Performed in the style of a live game show, Uthuli Othulini innovatively weaves in a story about land corruption, about building housing estates on the graves of black people.
Based on AmaBhungane's investigation into the land debate, centred around properly development and reburials, the production focused on the contents of an article by journalist Zanele Mji.
Everything is negotiable
In a production that used humour and entertainment to depict the theft of land from those who could no longer defend themselves, team Uthuli Othulini were bound to face some challenges. These included budgetary constraints when it came to shooting video, compromised footage and a smaller number of staff than anticipated. However, the team worked hard to negotiate a significant discount with a production house to fit within their allocated budget, produced a large amount of good quality footage and even worked well with a smaller team.

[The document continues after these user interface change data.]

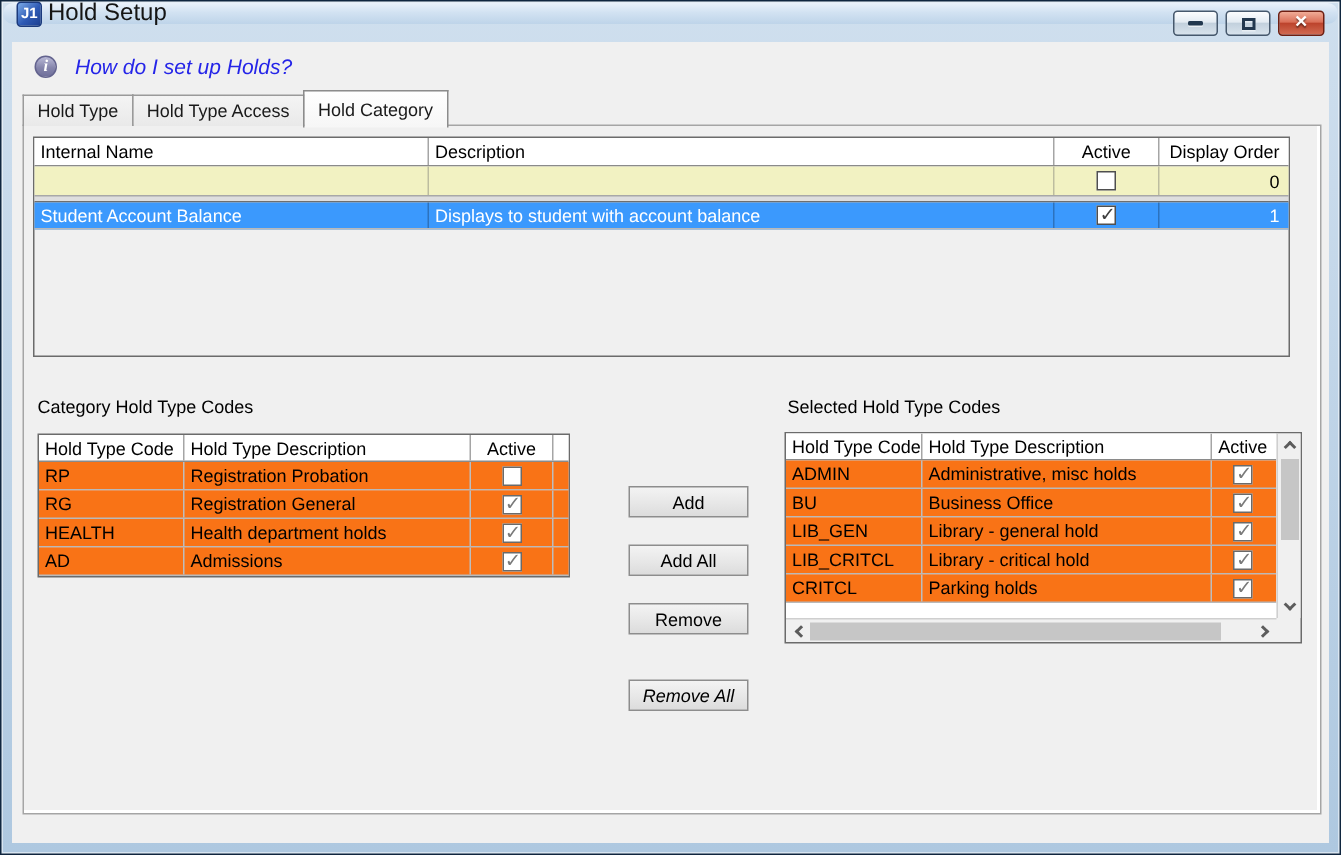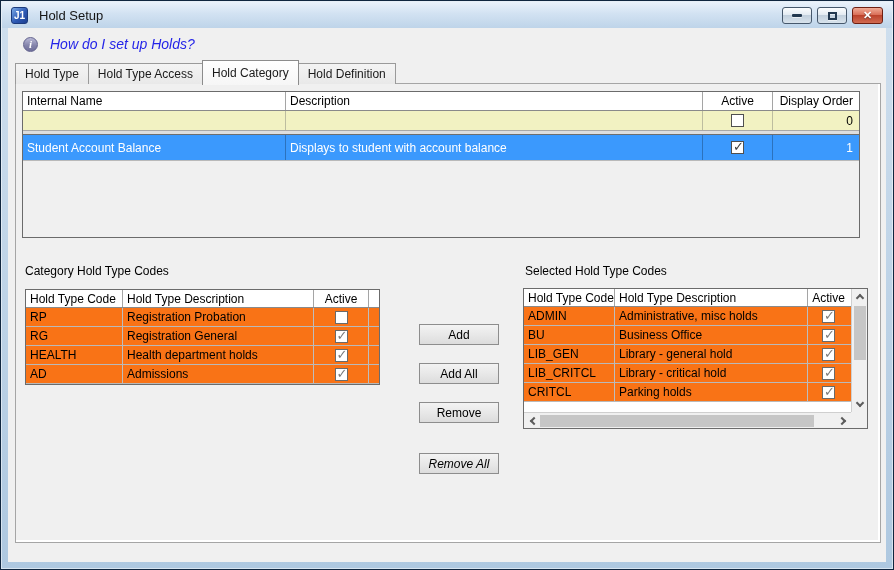--- a/index.html
+++ b/index.html
@@ -1,25 +1,25 @@
 <!DOCTYPE html>
 <html><head>
 <meta charset="utf-8">
 <style>
   html,body{margin:0;padding:0;background:#fff;font-family:"Liberation Sans",sans-serif;}
   *{box-sizing:border-box;}
   .window{position:relative;width:894px;height:570px;background:linear-gradient(#cfdfee,#aec8e0);
           border:1px solid #10263f;box-shadow:inset 0 0 0 1px rgba(255,255,255,.5);}
   
-  .titlebar{position:absolute;left:1px;top:1px;right:1px;height:26px;display:flex;align-items:center;
-            background:linear-gradient(#eaf2fb,#d2e2f2 45%,#bed4e9);}
+  .titlebar{position:absolute;left:1px;top:1px;right:1px;height:14px;display:flex;align-items:center;
+            background:linear-gradient(#eaf2fb,#d2e2f2 45%,#bed4e9);border-radius:9px;}
   .app-icon{width:17px;height:17px;margin-left:9px;border-radius:3px;color:#fff;font-size:10px;font-weight:bold;
             display:flex;align-items:center;justify-content:center;border:1px solid #1b3a7c;
             background:linear-gradient(135deg,#7aa9e6,#2d59b4 55%,#1d3f90);}
-  .title-text{margin-left:11px;font-size:13px;color:#151515;}
+  .title-text{margin-left:4px;font-size:16px;color:#151515;}
   .win-buttons{position:absolute;right:9px;top:5px;display:flex;gap:5px;}
   .win-btn{width:30px;height:17px;border:1px solid #46586c;border-radius:3px;display:flex;align-items:center;justify-content:center;
            background:linear-gradient(#fcfdfe,#e3ebf2 45%,#c2d0dd 50%,#d8e3ec);}
   .win-btn.close{width:31px;border-color:#6e1f12;background:linear-gradient(#f0ac97,#da6f58 45%,#bc432c 50%,#d16b52);}
   .glyph-min{width:10px;height:3px;background:#22384f;border-radius:1px;box-shadow:0 1px 0 rgba(255,255,255,.6);}
   .glyph-max{width:9px;height:8px;border:2px solid #22384f;box-shadow:0 1px 0 rgba(255,255,255,.5);}
   .glyph-close{color:#fff;font-size:11px;font-weight:bold;line-height:1;text-shadow:0 1px 1px rgba(0,0,0,.45);}
   
   .client{position:absolute;left:7px;top:27px;right:7px;bottom:7px;background:#f0f0f0;}
   .help-row{position:absolute;left:15px;top:6px;height:20px;display:flex;align-items:center;}
@@ -44,21 +44,21 @@
   .cb{width:13px;height:13px;background:#fff;border:1px solid #4f4f4f;margin:0 auto;position:relative;flex:none;}
   .cb.checked::after{content:"\2713";position:absolute;left:1px;top:-3px;font-size:13px;color:#3d3d3d;}
   .grid.dim .cb{border-color:#6a6a6a;}
   .grid.dim .cb.checked::after{color:#7a7a7a;}
   
   .main-grid{left:6px;top:7px;width:838px;height:147px;}
   .main-grid .g-header{height:19px;}
   .main-grid .filter-row{height:19px;background:#f2f2c2;border-bottom:none;}
   .main-grid .filter-row .cell{border-right:1px solid #bdbd9f;}
   .row-sep{height:5px;background:#dedede;border-top:1px solid #a8a8a8;border-bottom:1px solid #6e6e6e;}
-  .main-grid .data-row{height:26px;}
+  .main-grid .data-row{height:18px;}
   .main-grid .data-row.selected{background:#3b99fd;color:#fff;}
   .main-grid .data-row.selected .cell{color:#fff;border-right:1px solid rgba(0,0,0,.25);}
   .mg-c1{width:263px;}
   .mg-c2{width:417px;}
   .mg-c3{width:70px;justify-content:center;}
   .mg-c4{width:84px;justify-content:flex-end;border-right:none !important;}
   
   .section-label{position:absolute;font-size:12px;color:#000;}
   
   .avail-grid{left:9px;top:205px;width:355px;height:96px;}
@@ -117,21 +117,20 @@
 
     <div class="help-row">
       <span class="info-icon">i</span>
       <a class="help-link">How do I set up Holds?</a>
     </div>
 
     <div class="tabstrip">
       <div class="tab">Hold Type</div>
       <div class="tab">Hold Type Access</div>
       <div class="tab active">Hold Category</div>
-      <div class="tab">Hold Definition</div>
     </div>
 
     <div class="tab-panel">
 
       <div class="grid main-grid">
         <div class="g-row g-header">
           <div class="cell mg-c1">Internal Name</div>
           <div class="cell mg-c2">Description</div>
           <div class="cell mg-c3">Active</div>
           <div class="cell mg-c4">Display Order</div>

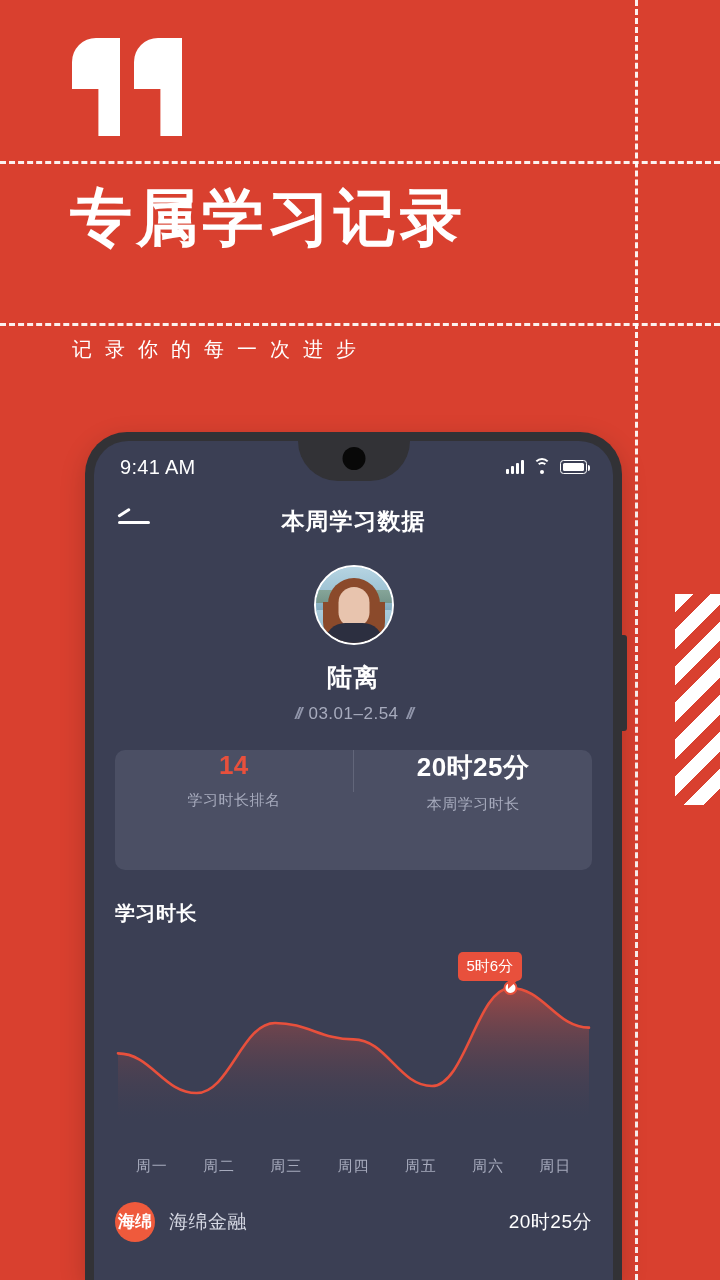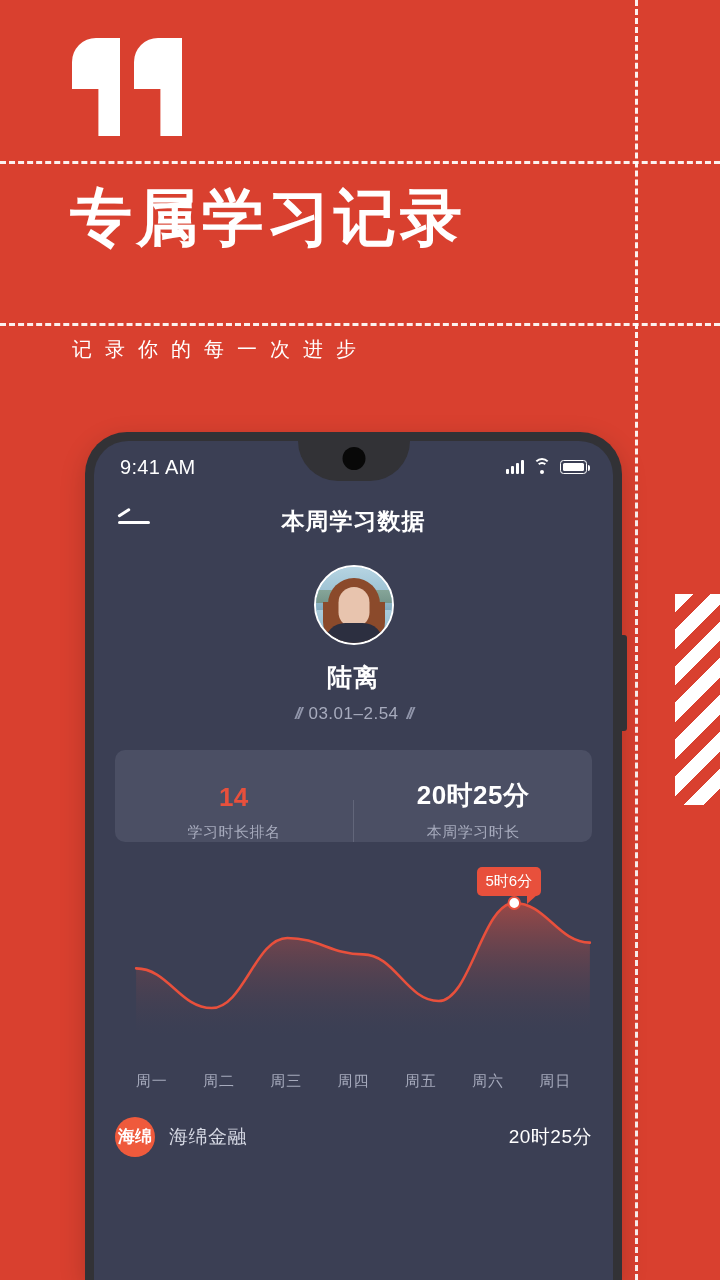--- a/index.html
+++ b/index.html
@@ -209,36 +209,36 @@
   }
   .date-range {
     margin-top:10px; font-size:17px; color:#a7abbd;
     display:flex; align-items:center; justify-content:center; gap:8px;
     letter-spacing:.5px;
   }
   .slashes { font-weight:700; font-style:italic; letter-spacing:-2px; color:#9196ab; }
 
   
   .stats-card {
-    margin:26px 21px 0 21px; height:92px;
+    margin:26px 21px 0 21px; height:120px;
     background:#4b4f64; border-radius:10px;
-    display:flex; align-items:flex-end;
+    display:flex; align-items:flex-start;
   }
   .stat { flex:1; text-align:center; }
   .stat-value { font-size:26px; font-weight:700; color:#ffffff; letter-spacing:.5px; }
   .stat-value.accent { color:#e8503c; }
   .stat-label { margin-top:10px; font-size:15px; color:#a7abbd; letter-spacing:.5px; }
   .stat-div { width:1.5px; height:42px; background:#62667a; }
 
   
   .section-title {
     margin:30px 0 0 21px;
     font-size:20px; font-weight:700; color:#ffffff; letter-spacing:.5px;
   }
-  .chart-wrap { position:relative; margin-top:14px; height:210px;margin-left:19px; }
+  .chart-wrap { position:relative; margin-top:14px; height:210px; }
   .chart-svg { display:block; width:100%; height:180px; }
   .tip-box {
     position:absolute; left:339px; top:24px;
     background:#e8503c; color:#ffffff;
     font-size:15px; font-weight:500;
     padding:5px 9px; border-radius:5px; white-space:nowrap;
   }
   .tip-box:after {
     content:""; position:absolute; right:4px; bottom:-8px;
     border-left:10px solid #e8503c;
@@ -339,20 +339,21 @@
         <div class="stat-value accent">14</div>
         <div class="stat-label">学习时长排名</div>
       </div>
       <div class="stat-div"></div>
       <div class="stat">
         <div class="stat-value">20时25分</div>
         <div class="stat-label">本周学习时长</div>
       </div>
     </div>
 
+    <div class="section-title">学习时长</div>
     <div class="chart-wrap">
       <svg class="chart-svg" viewBox="0 0 519 180" preserveAspectRatio="none">
         <defs>
           <linearGradient id="areaGrad" x1="0" y1="0" x2="0" y2="1">
             <stop offset="0%" stop-color="#e8503c" stop-opacity="0.55"></stop>
             <stop offset="100%" stop-color="#3b3f54" stop-opacity="0.05"></stop>
           </linearGradient>
         </defs>
         <path id="chart-area" fill="url(#areaGrad)" d="M 24 112.33333333333334 C 56.97 112.33333333333334, 69.53 152, 102.5 152 C 135.47 152, 148.03 82, 181 82 C 213.97 82, 226.53 98.33333333333333, 259.5 98.33333333333333 C 292.47 98.33333333333333, 305.03 145, 338 145 C 370.97 145, 383.53 47, 416.5 47 C 449.47 47, 462.03 86.66666666666667, 495 86.66666666666667 L 495 180 L 24 180 Z"></path>
         <path id="chart-line" fill="none" stroke="#e8503c" stroke-width="2.6" stroke-linecap="round" stroke-linejoin="round" d="M 24 112.33333333333334 C 56.97 112.33333333333334, 69.53 152, 102.5 152 C 135.47 152, 148.03 82, 181 82 C 213.97 82, 226.53 98.33333333333333, 259.5 98.33333333333333 C 292.47 98.33333333333333, 305.03 145, 338 145 C 370.97 145, 383.53 47, 416.5 47 C 449.47 47, 462.03 86.66666666666667, 495 86.66666666666667"></path>

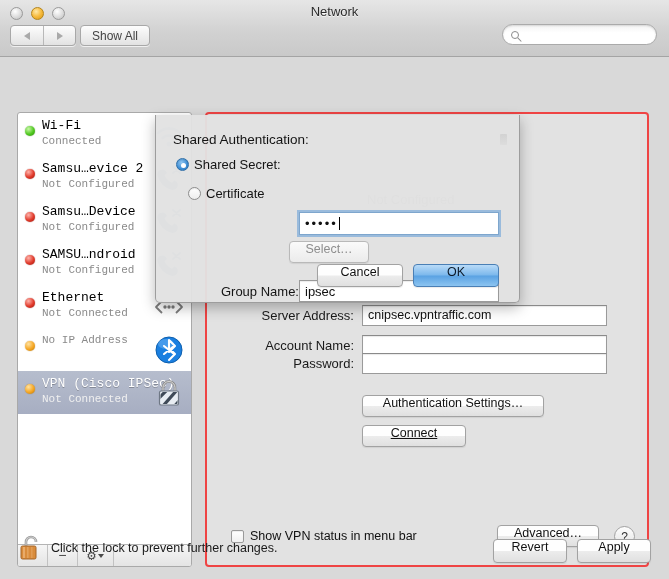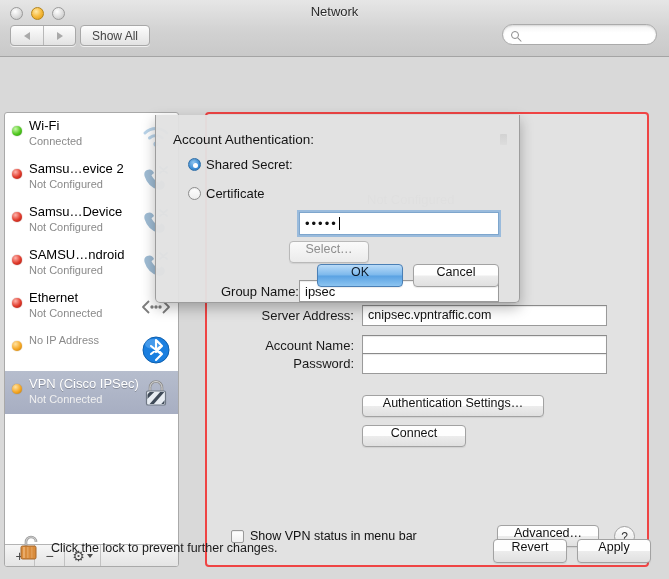--- a/index.html
+++ b/index.html
@@ -126,26 +126,27 @@
   
   #content {
     position: relative;
     height: 522px;
     background: #d9d9d9;
   }
 
   
   #sidebar {
     position: absolute;
-    left: 4px; top: 55px;
+    left: 17px; top: 55px;
     width: 175px; height: 455px;
     background: #ffffff;
     border: 1px solid #a9a9a9;
     border-radius: 3px;
     overflow: hidden;
+    font-family: Liberation Mono, monospace;
   }
   #service-list { height: 432px; overflow: hidden; }
 
   .service-row {
     position: relative;
     height: 43px;
     padding: 5px 6px 0 24px;
     border-bottom: none;
   }
   .service-row.selected {
@@ -595,21 +596,21 @@
 
       <div class="form-row" style="left:10px; top:238px;">
         <div class="form-label">Password:</div>
         <input class="text-input" type="password" value="" style="">
       </div>
 
       <div class="push-button" style="position:absolute; left:155px; top:281px; width:182px;">
         <span>Authentication Settings…</span>
       </div>
 
-      <div class="push-button" style="position:absolute; left:155px; top:311px; width:104px;">
+      <div class="push-button" style="position:absolute; left:155px; top:311px; width:104px;text-decoration:underline;">
         <span>Connect</span>
       </div>
 
       <div id="checkbox-row">
         <div class="checkbox"></div>
         <span>Show VPN status in menu bar</span>
       </div>
 
       <div id="advanced-button" class="push-button">
         <span>Advanced…</span>
@@ -637,24 +638,24 @@
       <div id="revert-button" class="push-button">
         <span>Revert</span>
       </div>
       <div id="apply-button" class="push-button">
         <span>Apply</span>
       </div>
     </div>
 
     <div id="sheet">
 
-      <div id="sheet-title">Account Authentication:</div>
+      <div id="sheet-title">Shared Authentication:</div>
       <div id="sheet-title-accessory"></div>
 
-      <div class="radio-row" style="left:32px; top:42px;align-items:center;">
+      <div class="radio-row" style="left:20px; top:42px;align-items:center;">
         <div class="radio on"></div>
         <span class="radio-label">Shared Secret:</span>
       </div>
 
       <div id="shared-secret-input">
         <span>•••••</span>
           <span class="caret"></span>
       </div>
 
       <div class="radio-row" style="left:32px; top:71px;">
@@ -665,23 +666,23 @@
       <div id="select-button" class="push-button">
         <span>Select…</span>
       </div>
 
       <div id="group-name-row">
         <div id="group-name-label">Group Name:</div>
         <input id="group-name-input" type="text" value="ipsec" style="">
       </div>
 
       <div id="sheet-buttons">
+        <div id="cancel-button" class="push-button">
+          <span>Cancel</span>
+        </div>
         <div id="ok-button" class="push-button">
           <span>OK</span>
         </div>
-        <div id="cancel-button" class="push-button">
-          <span>Cancel</span>
-        </div>
       </div>
     </div>
 
   </div>
 </div>
 
 </body></html>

The best acting is instinctive
They learned numerous lessons that they will carry going forward, such as ensuring that the right equipment is available in order to properly capture the show in its entirety, being able to work with different sized casts and the importance of bringing seasoned performers on board early on.
Laughter is the best medicine
Due to the fact that the performers were all experienced, they already knew beforehand how to deal with the crowd, camera and lighting, which made for a successful show, right from the start. Ten successful and engaging performances were held, with audiences of between approximately 20 and 90 people. All of the audience members at each show had the opportunity to participate in the experience, as members of a makeshift gameshow and many of these participants consisted of high school learners.